▶ _PROBLEM DETAILS_
Turn every line of the records, from the start down through the line containing "en und Partnerschaften", into a JSON list of strings, one string per line and no entries for blank lines. Leave the pictures out of the list.

Segment Start: EXERCISE MATERIAL

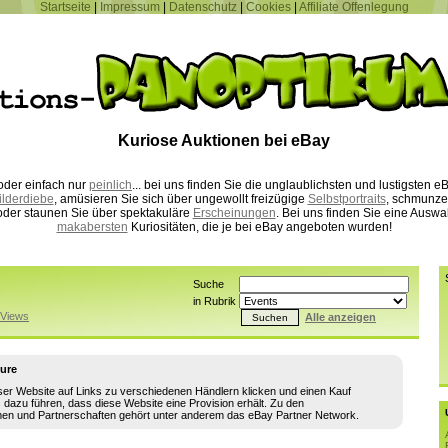
Startseite
|
Impressum
|
Datenschutz
|
Cookies
|
Affiliate Offenlegung
Kuriose Auktionen bei eBay
der einfach nur
peinlich
... bei uns finden Sie die unglaublichsten und lustigsten
ilderdiebe
, amüsieren Sie sich über ungewollt freizügige
Selbstportraits
, schmunze
der staunen Sie über spektakuläre
Erscheinungen
. Bei uns finden Sie eine Auswa
makabersten
Kuriositäten, die je bei eBay angeboten wurden!
Suche
in Rubrik
Views
Alle anzeigen
sure
ser Website auf Links zu verschiedenen Händlern klicken und einen Kauf
s dazu führen, dass diese Website eine Provision erhält. Zu den
en und Partnerschaften gehört unter anderem das eBay Partner Network.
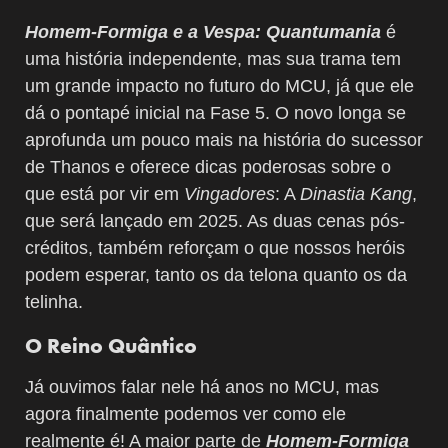
Homem-Formiga e a Vespa: Quantumania
é
uma história independente, mas sua trama tem
um grande impacto no futuro do MCU, já que ele
dá o pontapé inicial na Fase 5. O novo longa se
aprofunda um pouco mais na história do sucessor
de Thanos e oferece dicas poderosas sobre o
que está por vir em
Vingadores
: A
Dinastia Kang
,
que será lançado em 2025. As duas cenas pós-
créditos, também reforçam o que nossos heróis
podem esperar, tanto os da telona quanto os da
telinha.
O Reino Quântico
Já ouvimos falar nele há anos no MCU, mas
agora finalmente podemos ver como ele
realmente é! A maior parte de
Homem-Formiga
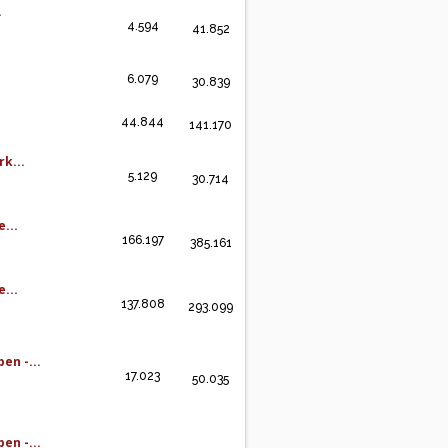
.
4.594
41.852
6.079
30.839
44.844
141.170
k...
5.129
30.714
...
166.197
385.161
...
137.808
293.099
en -...
17.023
50.035
en -...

Segment End: EXERCISE MATERIAL

▶ _YOUR RESPONSE_
[
  "Startseite",
  "|",
  "Impressum",
  "|",
  "Datenschutz",
  "|",
  "Cookies",
  "|",
  "Affiliate Offenlegung",
  "Kuriose Auktionen bei eBay",
  "der einfach nur",
  "peinlich",
  "... bei uns finden Sie die unglaublichsten und lustigsten",
  "ilderdiebe",
  ", amüsieren Sie sich über ungewollt freizügige",
  "Selbstportraits",
  ", schmunze",
  "der staunen Sie über spektakuläre",
  "Erscheinungen",
  ". Bei uns finden Sie eine Auswa",
  "makabersten",
  "Kuriositäten, die je bei eBay angeboten wurden!",
  "Suche",
  "in Rubrik",
  "Views",
  "Alle anzeigen",
  "sure",
  "ser Website auf Links zu verschiedenen Händlern klicken und einen Kauf",
  "s dazu führen, dass diese Website eine Provision erhält. Zu den",
  "en und Partnerschaften gehört unter anderem das eBay Partner Network."
]